In the entries that follow, the lines from the one with "right hip: (272, 347)" through the one with "left eye: (402, 250)" are the ones to write out, exactly and with both ends included. Nothing else should appear.

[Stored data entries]
>>>>

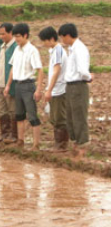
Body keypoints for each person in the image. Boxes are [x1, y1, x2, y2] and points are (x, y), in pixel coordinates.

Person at [4, 23, 44, 150]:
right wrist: (8, 85)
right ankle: (20, 141)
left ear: (25, 35)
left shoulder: (32, 50)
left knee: (32, 116)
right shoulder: (17, 49)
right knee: (19, 115)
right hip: (18, 85)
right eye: (15, 36)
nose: (16, 39)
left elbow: (40, 70)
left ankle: (36, 144)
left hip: (28, 85)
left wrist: (38, 89)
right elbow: (13, 68)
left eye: (19, 36)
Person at [58, 23, 93, 159]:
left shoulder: (80, 49)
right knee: (71, 116)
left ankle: (82, 145)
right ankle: (75, 142)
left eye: (62, 38)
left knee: (79, 116)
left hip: (78, 85)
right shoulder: (72, 49)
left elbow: (83, 70)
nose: (62, 41)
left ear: (67, 36)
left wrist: (89, 78)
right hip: (71, 85)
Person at [39, 26, 69, 152]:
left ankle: (61, 145)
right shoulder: (55, 50)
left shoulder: (58, 51)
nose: (43, 44)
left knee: (59, 118)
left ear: (51, 39)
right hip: (56, 89)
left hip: (59, 89)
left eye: (44, 41)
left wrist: (49, 90)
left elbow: (56, 71)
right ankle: (58, 144)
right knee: (55, 117)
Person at [0, 22, 18, 143]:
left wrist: (9, 84)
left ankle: (14, 135)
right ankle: (5, 134)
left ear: (11, 33)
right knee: (2, 110)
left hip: (11, 85)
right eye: (0, 34)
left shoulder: (15, 47)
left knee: (12, 110)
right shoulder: (2, 46)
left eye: (3, 34)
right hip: (1, 83)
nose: (1, 36)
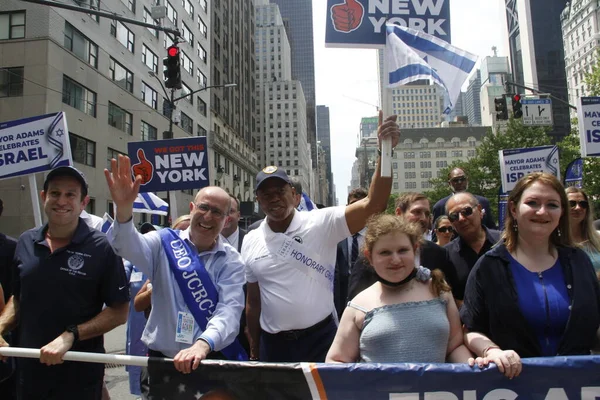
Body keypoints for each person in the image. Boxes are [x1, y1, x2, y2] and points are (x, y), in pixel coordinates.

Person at [243, 111, 400, 362]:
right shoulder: (250, 240)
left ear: (293, 193)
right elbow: (253, 301)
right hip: (272, 347)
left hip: (321, 341)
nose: (274, 198)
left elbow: (375, 205)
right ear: (258, 200)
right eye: (266, 194)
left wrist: (386, 151)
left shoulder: (322, 222)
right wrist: (254, 344)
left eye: (279, 190)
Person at [105, 156, 246, 396]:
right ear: (191, 209)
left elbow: (229, 310)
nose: (208, 216)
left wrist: (203, 344)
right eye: (203, 207)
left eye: (217, 212)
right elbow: (124, 245)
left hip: (208, 361)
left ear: (226, 220)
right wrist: (124, 209)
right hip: (163, 364)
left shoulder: (232, 260)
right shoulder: (162, 242)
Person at [0, 166, 129, 399]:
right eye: (55, 193)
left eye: (70, 194)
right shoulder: (26, 241)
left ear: (83, 202)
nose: (62, 201)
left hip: (79, 375)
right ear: (43, 197)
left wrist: (70, 335)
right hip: (28, 373)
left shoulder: (101, 247)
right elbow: (18, 299)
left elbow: (119, 311)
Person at [461, 172, 600, 379]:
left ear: (562, 212)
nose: (542, 211)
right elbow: (471, 330)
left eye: (552, 205)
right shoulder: (490, 266)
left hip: (576, 384)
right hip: (514, 385)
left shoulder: (578, 261)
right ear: (514, 209)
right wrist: (491, 351)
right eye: (532, 203)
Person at [326, 215, 471, 363]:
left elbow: (455, 346)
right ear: (369, 257)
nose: (395, 260)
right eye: (385, 252)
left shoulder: (439, 290)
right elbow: (337, 361)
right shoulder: (358, 306)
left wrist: (473, 371)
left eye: (402, 250)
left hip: (437, 386)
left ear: (414, 250)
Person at [348, 192, 459, 301]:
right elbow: (356, 300)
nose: (423, 218)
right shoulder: (372, 255)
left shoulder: (438, 253)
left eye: (426, 214)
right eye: (417, 212)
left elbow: (449, 294)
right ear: (399, 213)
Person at [444, 192, 501, 303]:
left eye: (466, 211)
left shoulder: (505, 242)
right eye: (454, 216)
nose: (461, 219)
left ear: (479, 210)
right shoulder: (446, 255)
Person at [334, 188, 368, 318]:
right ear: (348, 207)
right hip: (343, 296)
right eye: (354, 204)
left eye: (362, 203)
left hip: (367, 291)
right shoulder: (337, 235)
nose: (358, 208)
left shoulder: (375, 236)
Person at [432, 168, 496, 234]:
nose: (460, 182)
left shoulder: (483, 202)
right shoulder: (440, 206)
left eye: (462, 179)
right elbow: (435, 238)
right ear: (449, 183)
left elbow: (491, 229)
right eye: (455, 180)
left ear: (467, 180)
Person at [566, 187, 600, 275]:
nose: (578, 208)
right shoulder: (553, 243)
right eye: (571, 203)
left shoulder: (598, 238)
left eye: (583, 204)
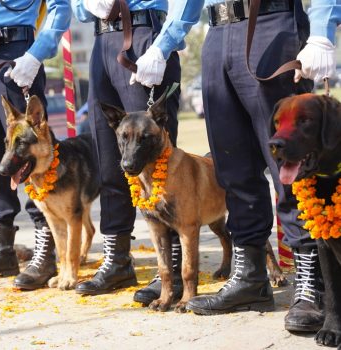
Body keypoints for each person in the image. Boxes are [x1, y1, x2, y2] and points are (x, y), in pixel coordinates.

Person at [131, 0, 340, 331]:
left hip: (272, 22)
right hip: (216, 32)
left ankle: (311, 279)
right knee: (233, 167)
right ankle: (250, 277)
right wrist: (163, 45)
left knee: (290, 164)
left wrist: (322, 32)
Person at [0, 0, 71, 287]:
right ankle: (1, 248)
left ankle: (46, 249)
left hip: (21, 55)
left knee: (32, 156)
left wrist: (36, 55)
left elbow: (60, 7)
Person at [71, 0, 183, 297]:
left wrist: (163, 46)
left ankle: (171, 267)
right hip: (101, 40)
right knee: (109, 160)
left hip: (145, 34)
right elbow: (79, 11)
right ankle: (117, 261)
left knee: (155, 163)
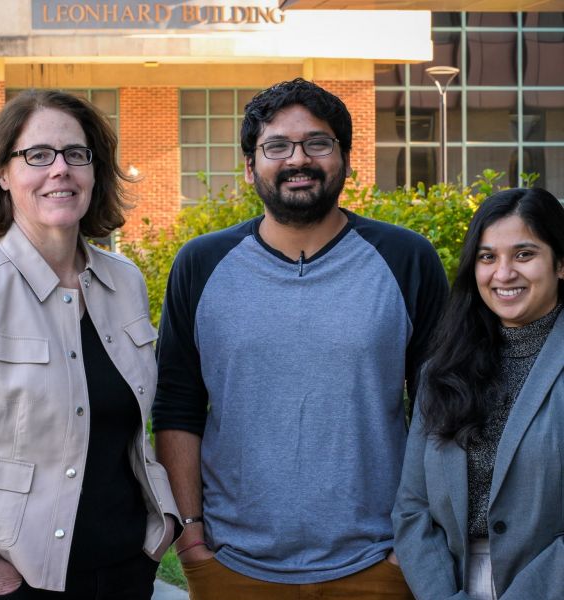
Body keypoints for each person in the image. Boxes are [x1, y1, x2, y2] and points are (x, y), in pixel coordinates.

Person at [153, 78, 447, 599]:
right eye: (277, 146)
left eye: (318, 143)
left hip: (380, 560)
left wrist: (410, 545)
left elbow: (441, 405)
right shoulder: (200, 264)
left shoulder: (406, 259)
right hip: (231, 564)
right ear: (250, 167)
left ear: (346, 159)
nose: (298, 159)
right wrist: (191, 535)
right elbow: (178, 405)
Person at [0, 89, 181, 599]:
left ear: (94, 172)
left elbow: (135, 423)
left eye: (75, 154)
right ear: (2, 174)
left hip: (128, 568)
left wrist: (165, 522)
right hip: (12, 582)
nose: (59, 169)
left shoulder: (125, 281)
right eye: (37, 155)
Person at [392, 187, 564, 600]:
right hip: (452, 586)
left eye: (524, 254)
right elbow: (413, 508)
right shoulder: (443, 369)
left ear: (560, 263)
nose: (503, 274)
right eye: (488, 257)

<<<<

■ Exercise output:
right hip: (272, 347)
left hip: (321, 341)
nose: (274, 198)
left elbow: (375, 205)
right ear: (258, 200)
right eye: (266, 194)
left wrist: (386, 151)
left shoulder: (322, 222)
right wrist: (254, 344)
left eye: (279, 190)
Person at [105, 156, 246, 396]:
right ear: (191, 209)
left elbow: (229, 310)
nose: (208, 216)
left wrist: (203, 344)
right eye: (203, 207)
left eye: (217, 212)
right elbow: (124, 245)
left hip: (208, 361)
left ear: (226, 220)
right wrist: (124, 209)
right hip: (163, 364)
left shoulder: (232, 260)
right shoulder: (162, 242)
Person at [0, 166, 129, 399]:
right eye: (55, 193)
left eye: (70, 194)
right shoulder: (26, 241)
left ear: (83, 202)
nose: (62, 201)
left hip: (79, 375)
right ear: (43, 197)
left wrist: (70, 335)
right hip: (28, 373)
left shoulder: (101, 247)
right elbow: (18, 299)
left elbow: (119, 311)
Person at [461, 172, 600, 379]:
left ear: (562, 212)
nose: (542, 211)
right elbow: (471, 330)
left eye: (552, 205)
right shoulder: (490, 266)
left hip: (576, 384)
right hip: (514, 385)
left shoulder: (578, 261)
right ear: (514, 209)
right wrist: (491, 351)
right eye: (532, 203)
Person at [326, 215, 471, 363]:
left elbow: (455, 346)
right ear: (369, 257)
nose: (395, 260)
right eye: (385, 252)
left shoulder: (439, 290)
right elbow: (337, 361)
right shoulder: (358, 306)
left wrist: (473, 371)
left eye: (402, 250)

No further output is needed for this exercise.